If you can get things down to a texture atlas (or even a few of them), SpriteManager (see the wiki) might be of some help as it can help you handle the animating of it in a much more performance-friendly manner.
Also, you may also want to check out SpriteManager 2 (SM2) which, depending on what’s on your 70 images, might be able to further help you get your content condensed onto a single atlas without requiring lots of work. You can see some videos on it here: http://www.anbsoft.com/middleware/sm2
I created the textureAtlas using i3d tool. I dont have an clear idea, how to use this textureAtlas for extract each frame and create animations in unity.
It won’t help you build an atlas and some other things, but it will handle the changing of the UVs from one sprite to the next on an atlas.
An atlas is a single texture (which is a max size of 1024x1024 on iPhone) that contains several images on it. If you cannot reduce your images down to at least fit on a few atlases, you are going to keep running into problems with memory. See if you can shrink your images down and fit them all together onto a single texture, or on a few textures. Then you can use something like SM1 to animate by switching the UVs to point to different images on the atlas.
I done with UVanimation, when i look at the animation, the images are blurred.
var index : int = Time.time * framesPerSecond;
// repeat when exhausting all frames
index = index % (uvAnimationTileX *uvAnimationTileY);
var size = Vector2 (1.0 / uvAnimationTileX, 1.0 / uvAnimationTileY);
// split into horizontal and vertical index
var uIndex = index % uvAnimationTileX;
var vIndex = index / uvAnimationTileX;
// build offset
// v coordinate is the bottom of the image in opengl so we need to invert.
var offset = Vector2 (uIndex * size.x, 1.0 - size.y - vIndex * size.y);
That looks good from what I can tell without actually running it.
Blurriness can be a result of PVRTC compression, but I’m not sure if that’s what you’re referring to.
Also, be aware that if you alter a material’s properties, including uv offset and scale, Unity treats that material as a new one. So it won’t batch with other objects that use the same material. Though if you’re only doing this on a single object anyway, that won’t matter.

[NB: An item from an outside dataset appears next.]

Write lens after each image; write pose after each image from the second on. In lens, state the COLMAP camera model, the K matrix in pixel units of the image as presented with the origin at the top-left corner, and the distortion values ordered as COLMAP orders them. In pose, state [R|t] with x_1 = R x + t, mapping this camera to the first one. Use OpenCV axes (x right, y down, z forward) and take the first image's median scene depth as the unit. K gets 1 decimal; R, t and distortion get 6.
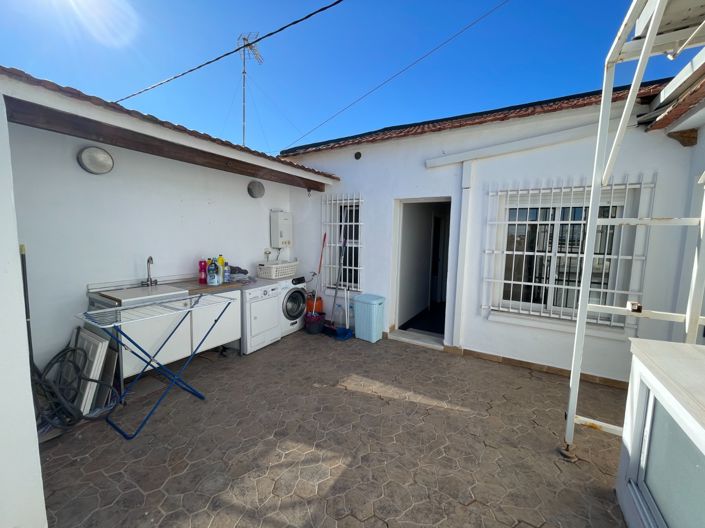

Sm2 is a great tools! Great Job Brady. But for this case is this will help? Like: Murali mentioned that image size is 305x260 which mean, 1024x1024 atlas will able to contain max 9 sub-texture. He have to change the texture of a material after 9 frame. So,
But it will help a lot that’s for sure. For one of my project I need to use 450 images size of 320x480. I used Cocoa API. For my case I didn’t need any 3D stuff. What I did is:
Load all images in memory as NSData.
Create UIImage at run time from NSData.
Frame rate was max 10. May be you can use a trick in Unity as well.
Store all images in Resources directory.
Load each image at run time.
Use it in the animation.
I don’t know your purpose exactly but you can use this kind of tricks.
Right, it definitely may not help in this particular case. My thinking was that there are cases where you may not actually need frames of that size if you had a way to reduce unneeded alpha pixels that you may otherwise have in there to keep the frames uniform, etc. SM2 would automatically strip that out. But if you actually have to have all 305x260 for each frame, you’d have to switch atlases constantly.
So are you saying with the Cocoa approach you got a max FPS of 10?
Yup, using native API and UIView canvas for drawing, I did the 450 image key frame animation with FPS 8-10. In case of threading, it sometimes goes to 15 but not constant. iPhone 3G was my device.